• _WORKING DATA_
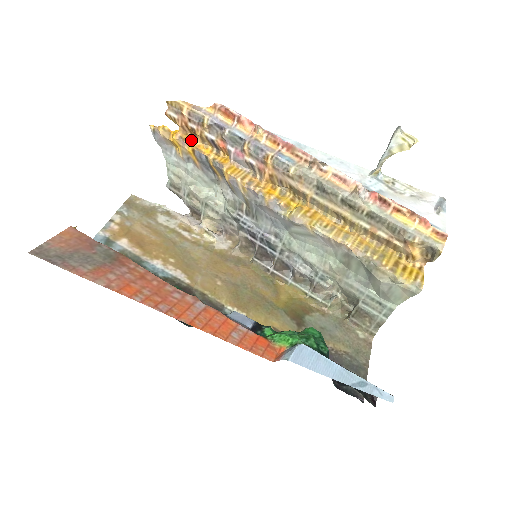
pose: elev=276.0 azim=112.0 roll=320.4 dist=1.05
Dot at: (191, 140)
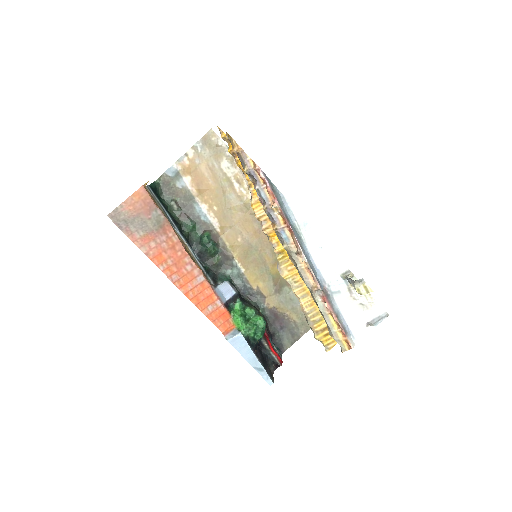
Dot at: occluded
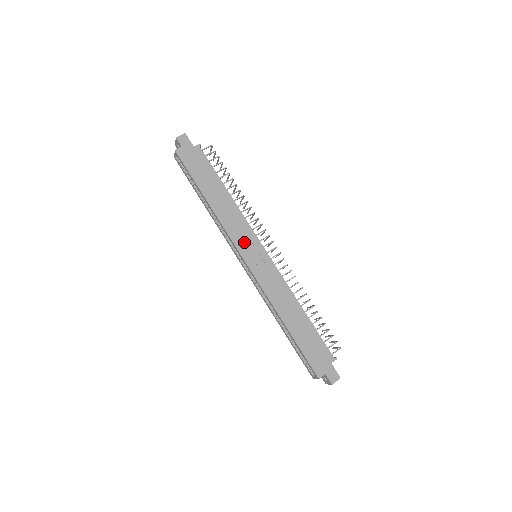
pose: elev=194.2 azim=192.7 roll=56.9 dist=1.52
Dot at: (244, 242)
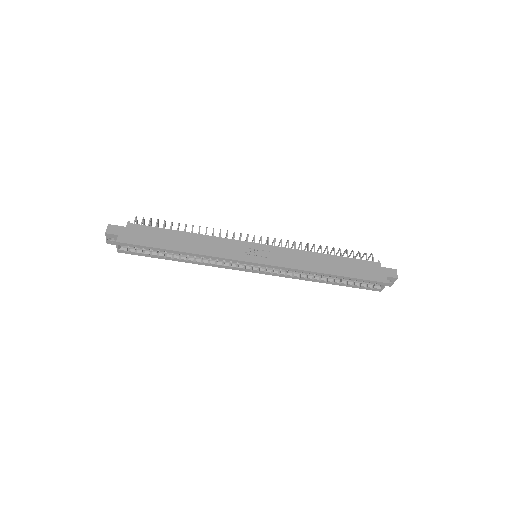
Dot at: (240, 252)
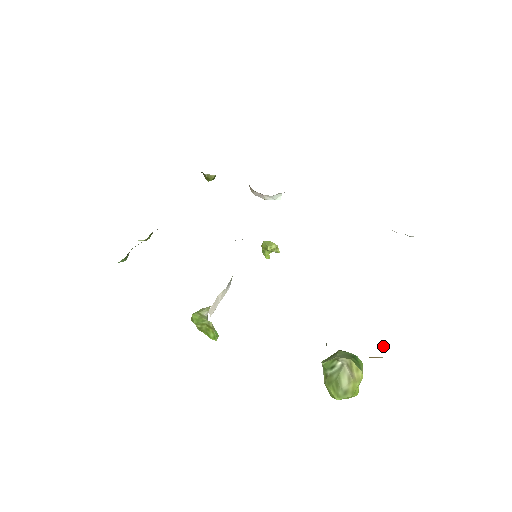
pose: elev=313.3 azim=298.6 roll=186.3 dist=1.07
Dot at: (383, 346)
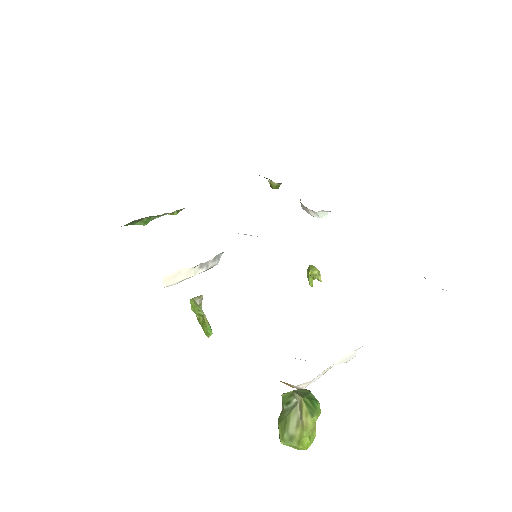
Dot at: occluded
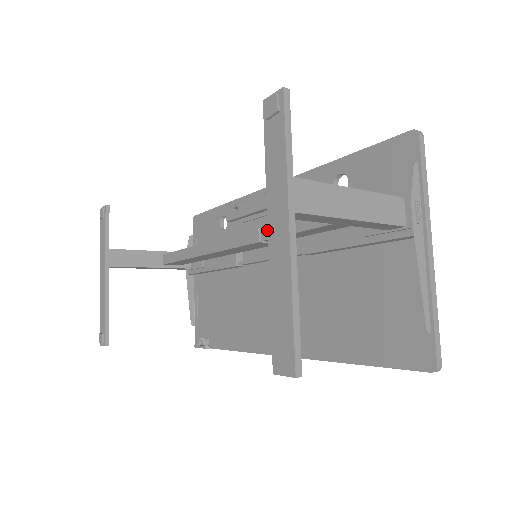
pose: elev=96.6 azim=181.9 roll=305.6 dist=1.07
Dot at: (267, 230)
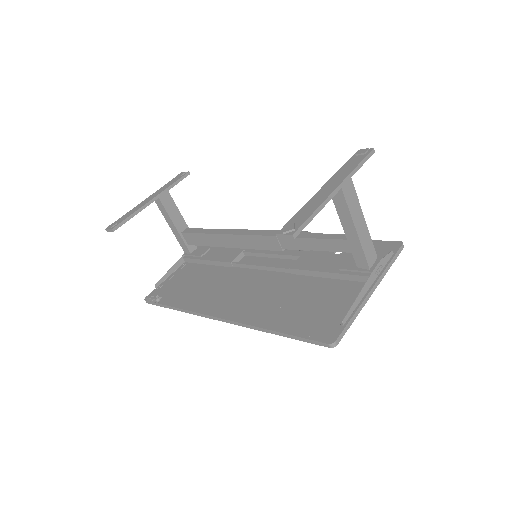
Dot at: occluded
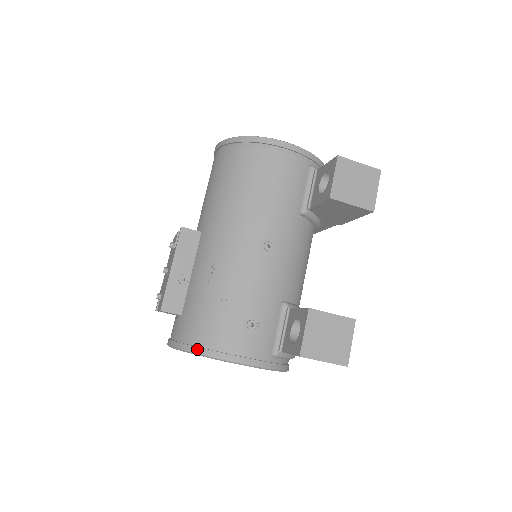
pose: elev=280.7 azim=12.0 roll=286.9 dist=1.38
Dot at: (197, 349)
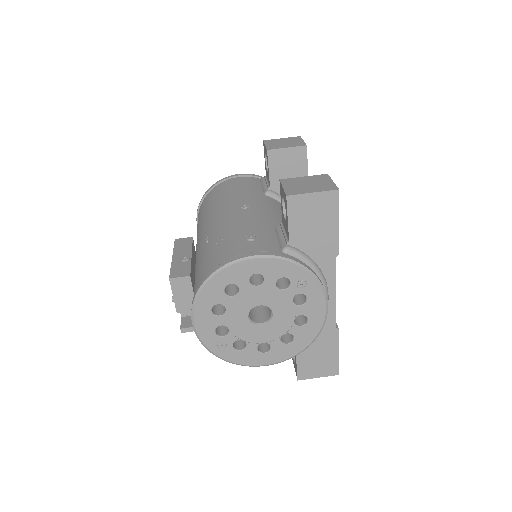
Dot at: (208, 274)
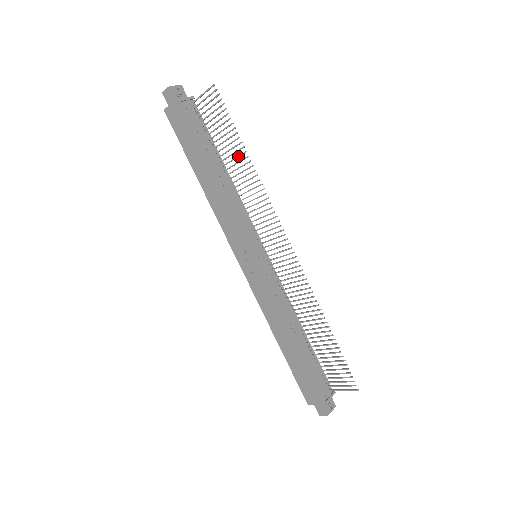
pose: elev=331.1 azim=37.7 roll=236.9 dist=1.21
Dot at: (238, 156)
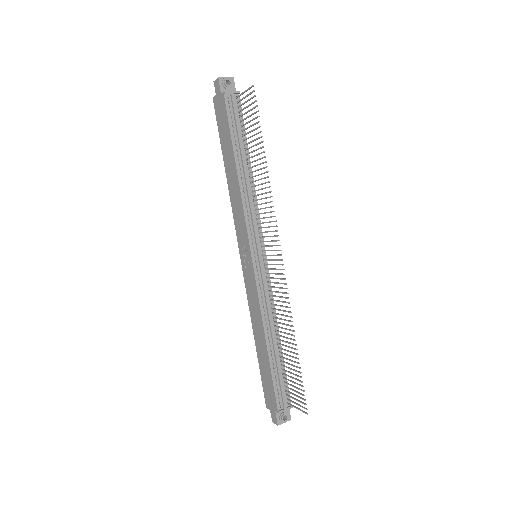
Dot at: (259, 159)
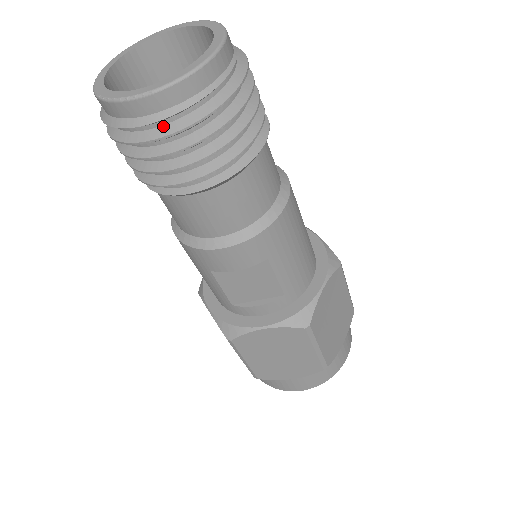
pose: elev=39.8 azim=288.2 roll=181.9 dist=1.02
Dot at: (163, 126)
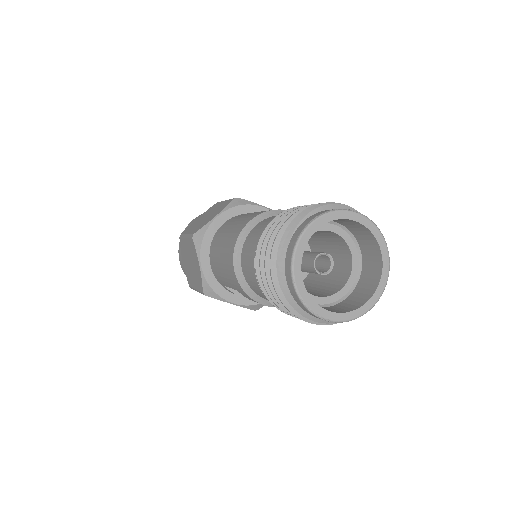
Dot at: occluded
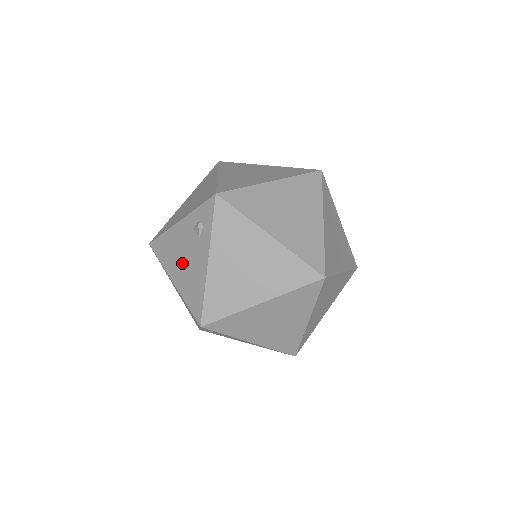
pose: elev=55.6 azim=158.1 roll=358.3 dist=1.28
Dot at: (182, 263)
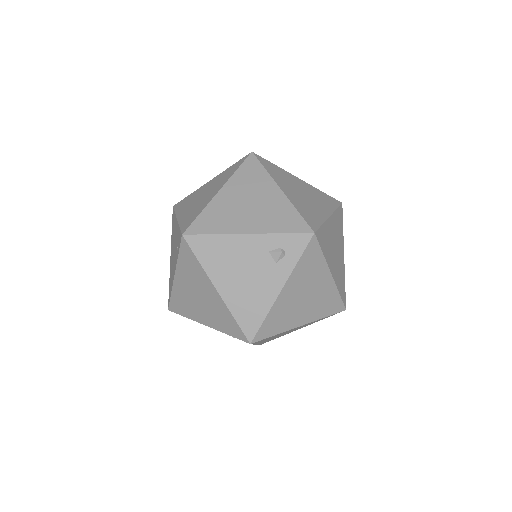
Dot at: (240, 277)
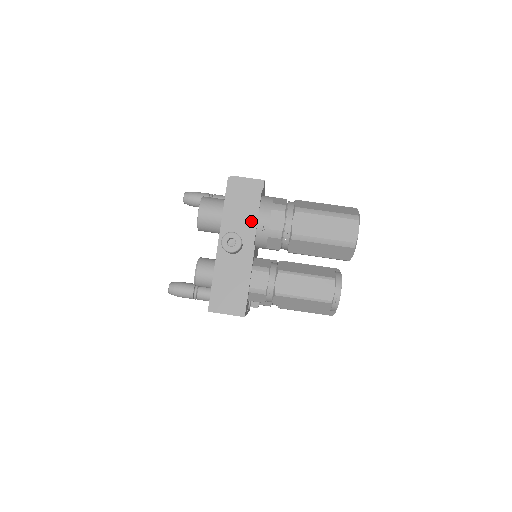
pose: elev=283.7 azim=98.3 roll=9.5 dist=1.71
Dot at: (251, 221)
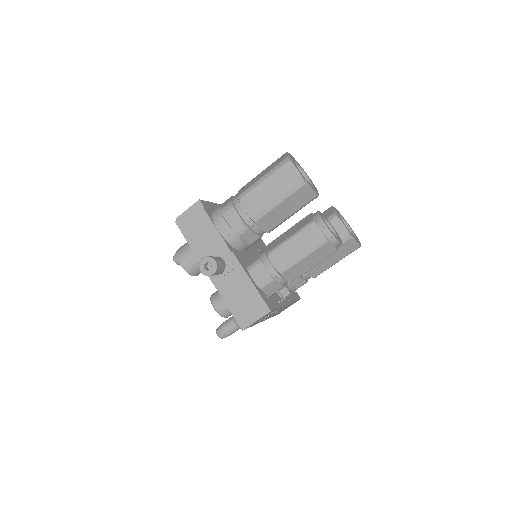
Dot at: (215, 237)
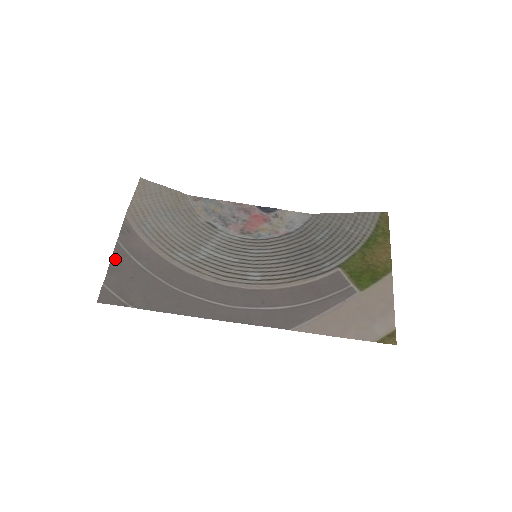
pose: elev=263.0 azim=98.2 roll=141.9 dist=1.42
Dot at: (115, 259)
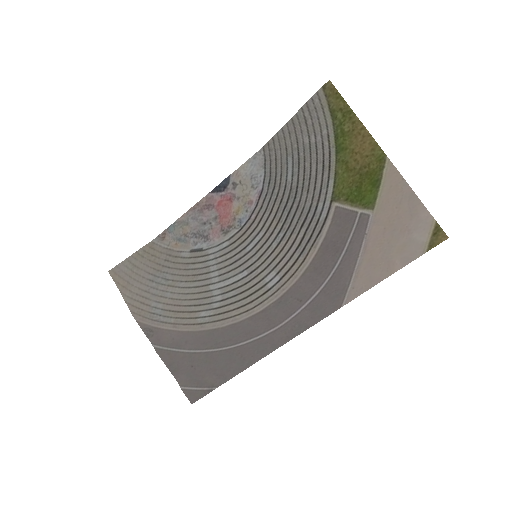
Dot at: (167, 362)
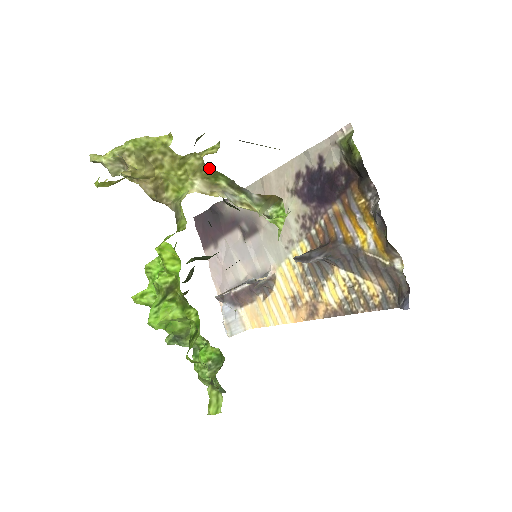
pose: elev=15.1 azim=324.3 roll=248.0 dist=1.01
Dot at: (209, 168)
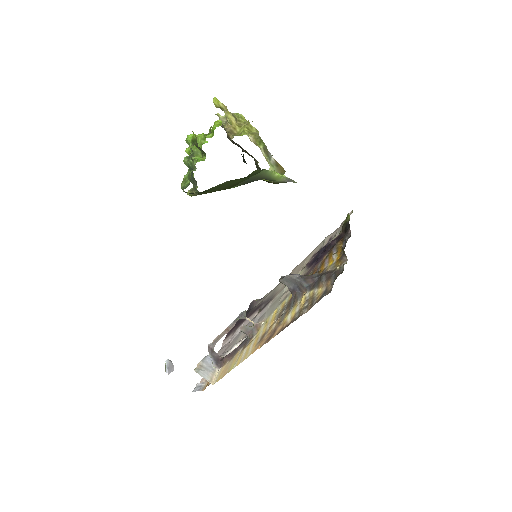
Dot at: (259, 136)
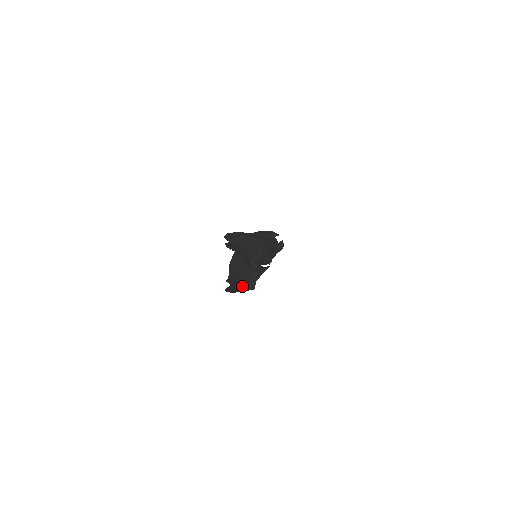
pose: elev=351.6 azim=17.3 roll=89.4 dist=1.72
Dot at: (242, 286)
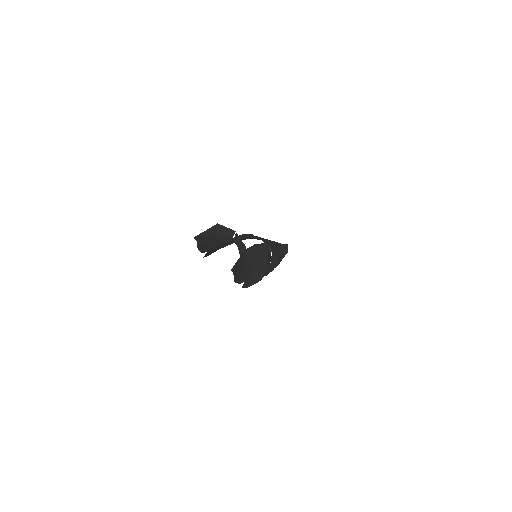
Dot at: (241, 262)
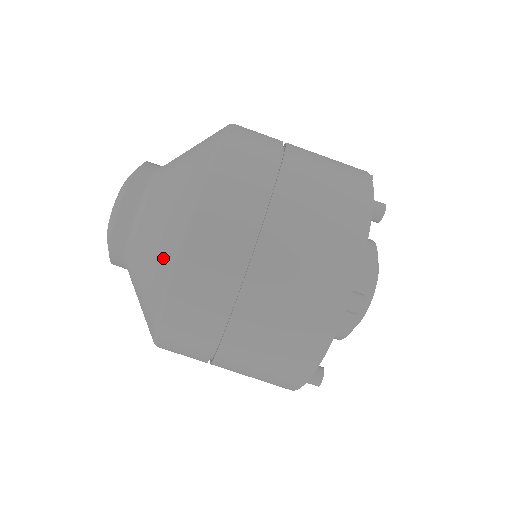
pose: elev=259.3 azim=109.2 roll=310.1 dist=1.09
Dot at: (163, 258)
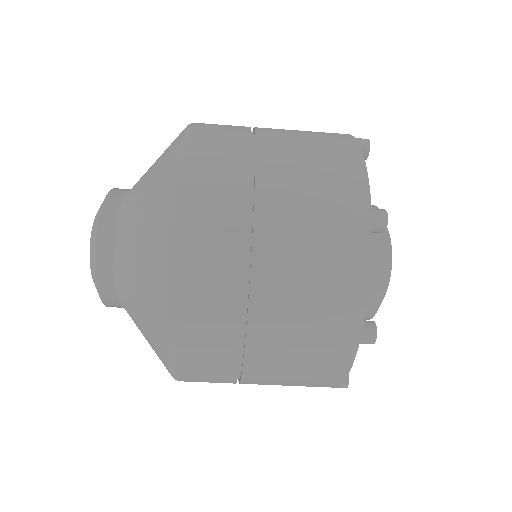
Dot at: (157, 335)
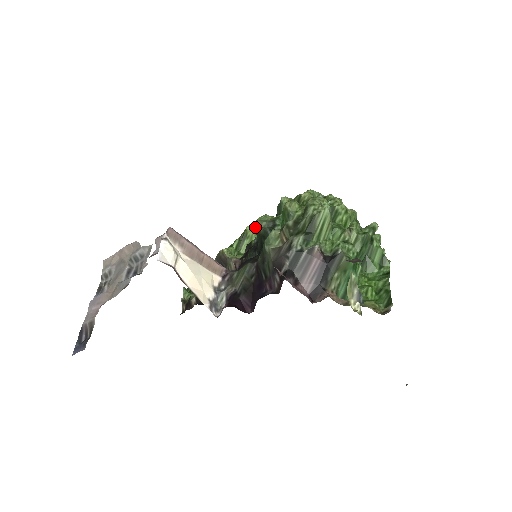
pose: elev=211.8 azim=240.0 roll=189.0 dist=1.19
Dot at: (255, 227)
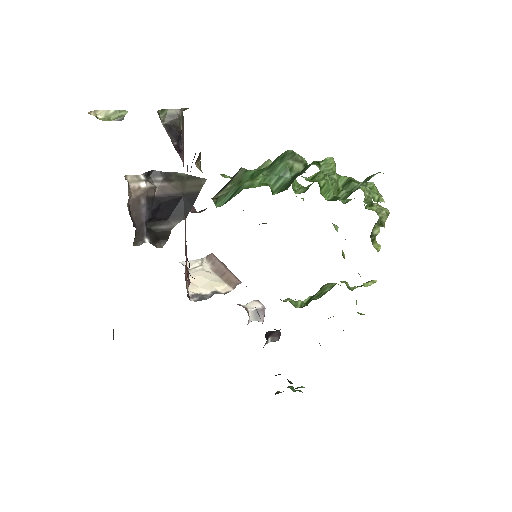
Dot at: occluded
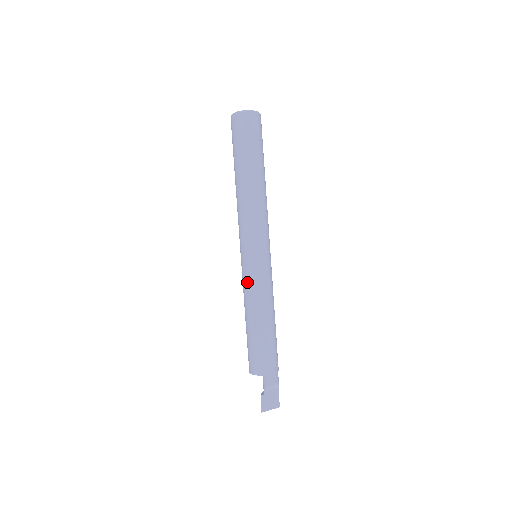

• _PROBLEM TO WORK ON_
In the stretch from the line containing "pose: elev=313.3 azim=298.6" through the line containing "Dot at: (167, 362)", rename "dist" to "distance" wherever it occurs, leaving everything else in those lines unchanged, and leave the pictures out of your answer.

• _SOLUTION_
pose: elev=313.3 azim=298.6 roll=186.3 distance=1.07
Dot at: (383, 346)
Dot at: occluded
pose: elev=96.6 azim=181.9 roll=305.6 distance=1.07
Dot at: (267, 230)
Dot at: occluded
pose: elev=280.7 azim=12.0 roll=286.9 distance=1.38
Dot at: (197, 349)
Dot at: (208, 274)
pose: elev=331.1 azim=37.7 roll=236.9 distance=1.21
Dot at: (238, 156)
Dot at: (259, 159)
pose: elev=39.8 azim=288.2 roll=181.9 distance=1.02
Dot at: (163, 126)
Dot at: occluded
pose: elev=55.6 azim=158.1 roll=358.3 distance=1.28
Dot at: (182, 263)
Dot at: (240, 277)
pose: elev=283.7 azim=98.3 roll=9.5 distance=1.71
Dot at: (251, 221)
Dot at: (215, 237)
pose: elev=263.0 azim=98.2 roll=141.9 distance=1.42
Dot at: (115, 259)
Dot at: (167, 362)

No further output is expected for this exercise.